Descontados os antepassados portugueses, a ligação de Samuel Levy a Portugal remonta a 1983, sendo muito anterior, portanto, à lei que em 2015 passou a conceder a nacionalidade portuguesa por naturalização aos descendentes dos judeus sefarditas. “Na altura, enquanto estudante universitário, decidi ir para Coimbra, onde frequentei um curso de língua e cultura portuguesa para estrangeiros. Tive sempre muita curiosidade sobre o mundo lusófono, por causa das minhas tradições familiares: o meu pai já nasceu na Macedónia, mas a sua família descendia dos Maias, um nome conhecido entre os judeus portugueses, e o ladino que ele falava tinha uma pronúncia portuguesa”, recorda.
Concluído o curso de Direito nos EUA, Samuel nunca mais se desligou do mundo lusófono.

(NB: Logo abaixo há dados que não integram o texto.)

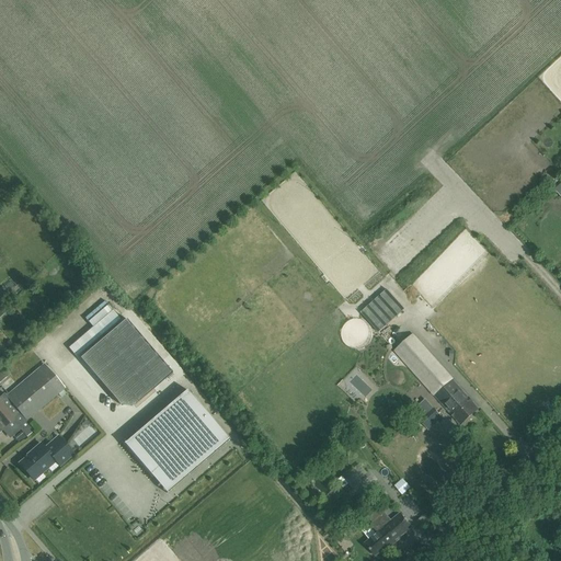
[(113,310),(68,348),(76,357),(121,319),(113,310)]
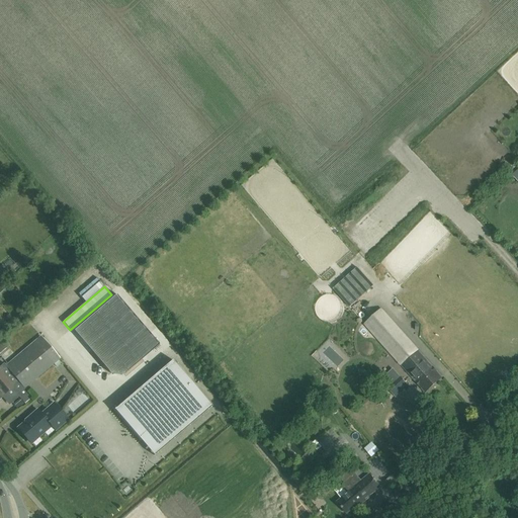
[(110,373),(123,374),(159,345),(116,294),(74,331),(110,373)]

De Nova Iorque, onde nasceu, haveria de trabalhar no Rio de Janeiro e depois em Moçambique, onde foi parar integrado numa missão de manutenção da paz. Foi lá que se fez empresário, no ramo da advocacia mas também no do investimento imobiliário, além de na agricultura e conservação da natureza. Adquirida a nacionalidade moçambicana, a ligação a Portugal reforçou-se quando, há cerca de duas décadas, fixou residência em Cascais e, mais tarde, procurou, com a mulher, uma casa para restaurar em Castelo de Vide e que hoje funciona como unidade de alojamento local.
“Estávamos à procura de uma propriedade numa zona mais recôndita para fazermos um pequeno negócio de turismo e, quando chegámos a Castelo de Vide, a ligação foi imediata, não só pela herança judaica, que lá é muito visível, mas por ser um município que valoriza muito a sua história no geral. Eu tenho um péssimo sentido de orientação e a minha esposa até costuma gozar comigo porque o único ponto em Portugal onde sei sempre onde estou é Castelo de Vide. Nunca me perco. É como se tivesse nascido lá”.
Entre Cascais e Castelo de Vide, Samuel Levy diz encontrar comunidades judaicas pequenas onde se sente em casa. “Sinto que aqui a questão da reconciliação entre a identidade portuguesa e a judaica nunca surgiria porque elas são inseparáveis. Os judeus constituem uma parte do mosaico que é Portugal e a vida judaica em Portugal não é algo que esteja na história, sem expressão contemporânea. Pelo contrário, está em pleno crescimento porque aqui os judeus se sentem muito bem-vindos: há serenidade na sociedade portuguesa, estabilidade, e as necessidades religiosas dos judeus são cada vez mais fáceis de satisfazer”.
Tudo conjugado, Samuel Levy diz acreditar que os pedidos de nacionalidade portuguesa por parte de descendentes de judeus sefarditas vão continuar a chegar a bom ritmo. “Estamos a fazer parte de uma onda crescente da presença judaica em Portugal”, resume. No seu caso, dois dos três filhos já a pediram, além de nove primos, dos quais sete já a obtiveram. Razões? “No caso dos mais velhos, são sentimentais, mas os meus primos mais novos já começaram a investigar negócios em que possam investir, nomeadamente na área informática, porque Portugal tem programadores muito talentosos e o conhecimento deles é aplicável em todo o mundo”.